Solution to Question 34
Let the bead describe a horizontal circle of radius $r$ at a depth $z$. The tension $T$ has a vertical component balancing gravity and a horizontal component providing centripetal force. $$ T \cos \theta = mg $$ $$ T \sin \theta = \frac{m v^2}{r} $$ Dividing these gives the relationship between geometry and velocity: $$ \tan \theta = \frac{r}{z} = \frac{v^2}{rg} \implies z = \frac{r^2 g}{v^2} $$
Initially, $r = R$ and velocity is $v_0$. $$ z_1 = \frac{R^2 g}{v_0^2} $$
As the thread is pulled up slowly, there is no torque about the vertical axis passing through the hole.

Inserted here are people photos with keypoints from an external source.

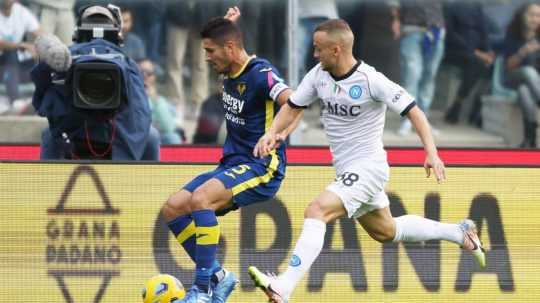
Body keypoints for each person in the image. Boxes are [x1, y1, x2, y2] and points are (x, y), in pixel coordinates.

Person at [248, 19, 486, 303]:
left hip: (369, 168)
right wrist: (273, 133)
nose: (314, 54)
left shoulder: (372, 80)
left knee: (317, 210)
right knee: (386, 231)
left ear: (336, 49)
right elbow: (293, 106)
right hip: (347, 170)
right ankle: (460, 233)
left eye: (318, 49)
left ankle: (283, 286)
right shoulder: (317, 75)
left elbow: (415, 112)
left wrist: (431, 153)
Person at [161, 8, 299, 303]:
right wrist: (227, 26)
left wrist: (277, 133)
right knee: (173, 209)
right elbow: (229, 45)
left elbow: (295, 102)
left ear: (231, 48)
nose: (207, 57)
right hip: (233, 163)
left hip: (263, 166)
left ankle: (201, 291)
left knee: (201, 199)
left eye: (210, 51)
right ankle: (218, 278)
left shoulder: (262, 74)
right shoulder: (229, 67)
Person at [397, 0, 445, 136]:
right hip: (412, 28)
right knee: (412, 74)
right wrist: (395, 20)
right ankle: (409, 119)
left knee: (429, 76)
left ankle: (423, 120)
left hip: (436, 31)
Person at [443, 1, 494, 126]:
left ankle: (475, 111)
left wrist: (488, 51)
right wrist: (474, 51)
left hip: (476, 53)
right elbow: (450, 34)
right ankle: (457, 105)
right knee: (475, 62)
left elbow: (484, 31)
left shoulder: (476, 7)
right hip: (455, 50)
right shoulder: (450, 6)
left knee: (490, 67)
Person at [502, 2, 540, 148]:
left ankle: (530, 139)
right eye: (531, 15)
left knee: (524, 91)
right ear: (523, 16)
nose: (534, 19)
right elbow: (508, 66)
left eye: (538, 16)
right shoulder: (513, 34)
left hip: (533, 85)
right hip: (512, 77)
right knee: (528, 72)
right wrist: (524, 51)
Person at [0, 0, 40, 114]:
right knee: (10, 53)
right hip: (4, 63)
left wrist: (40, 47)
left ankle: (40, 102)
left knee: (40, 57)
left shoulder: (21, 11)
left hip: (14, 68)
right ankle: (15, 101)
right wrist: (20, 45)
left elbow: (39, 32)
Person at [139, 59, 182, 144]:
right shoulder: (128, 94)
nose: (144, 76)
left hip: (155, 137)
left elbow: (168, 127)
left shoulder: (158, 100)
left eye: (149, 73)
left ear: (153, 77)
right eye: (140, 72)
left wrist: (155, 99)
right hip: (136, 137)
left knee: (173, 137)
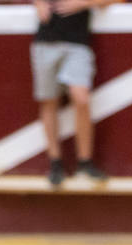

Thus, angular momentum is conserved. $$ m v r = \text{constant} $$ $$ v_0 R = v_2 r_2 \implies v_2 = \frac{v_0 R}{r_2} $$
The problem states the depth is reduced to half: $z_2 = z_1 / 2$. Using the equilibrium condition $z = \frac{r^2 g}{v^2}$ for the final state: $$ z_2 = \frac{r_2^2 g}{v_2^2} $$ Substitute $v_2 = v_0 R / r_2$: $$ z_2 = \frac{r_2^2 g}{(v_0 R / r_2)^2} = \frac{r_2^4 g}{v_0^2 R^2} $$ We know $z_2 = \frac{z_1}{2} = \frac{R^2 g}{2 v_0^2}$. Equating the two expressions for $z_2$: $$ \frac{r_2^4 g}{v_0^2 R^2} = \frac{R^2 g}{2 v_0^2} $$ $$ r_2^4 = \frac{R^4}{2} \implies r_2 = \frac{R}{2^{1/4}} $$
The work done by the pulling force equals the change in total mechanical energy (Kinetic + Potential). $$ W = \Delta KE + \Delta PE $$ Change in Kinetic Energy: $$ KE_i = \frac{1}{2} m v_0^2 $$ $$ KE_f = \frac{1}{2} m v_2^2 = \frac{1}{2} m \left( \frac{v_0 R}{r_2} \right)^2 = \frac{1}{2} m v_0^2 \left( \frac{R^2}{R^2 / \sqrt{2}} \right) = \frac{1}{2} m v_0^2 \sqrt{2} $$ $$ \Delta KE = \frac{1}{2} m v_0^2 (\sqrt{2} – 1) $$ Change in Potential Energy: (Taking table top as $z=0$) $$ PE_i = -mg z_1 $$ $$ PE_f = -mg z_2 = -mg \frac{z_1}{2} $$ $$ \Delta PE = PE_f – PE_i = mg \frac{z_1}{2} $$ Substitute $z_1 = \frac{R^2 g}{v_0^2}$: $$ \Delta PE = \frac{m g^2 R^2}{2 v_0^2} $$
$$ W = \frac{m v_0^2}{2} (\sqrt{2} – 1) + \frac{m g^2 R^2}{2 v_0^2} $$ Factoring out $\frac{m v_0^2}{2}$: $$ W = \frac{m v_0^2}{2} \left[ (\sqrt{2} – 1) + \frac{g^2 R^2}{v_0^4} \right] $$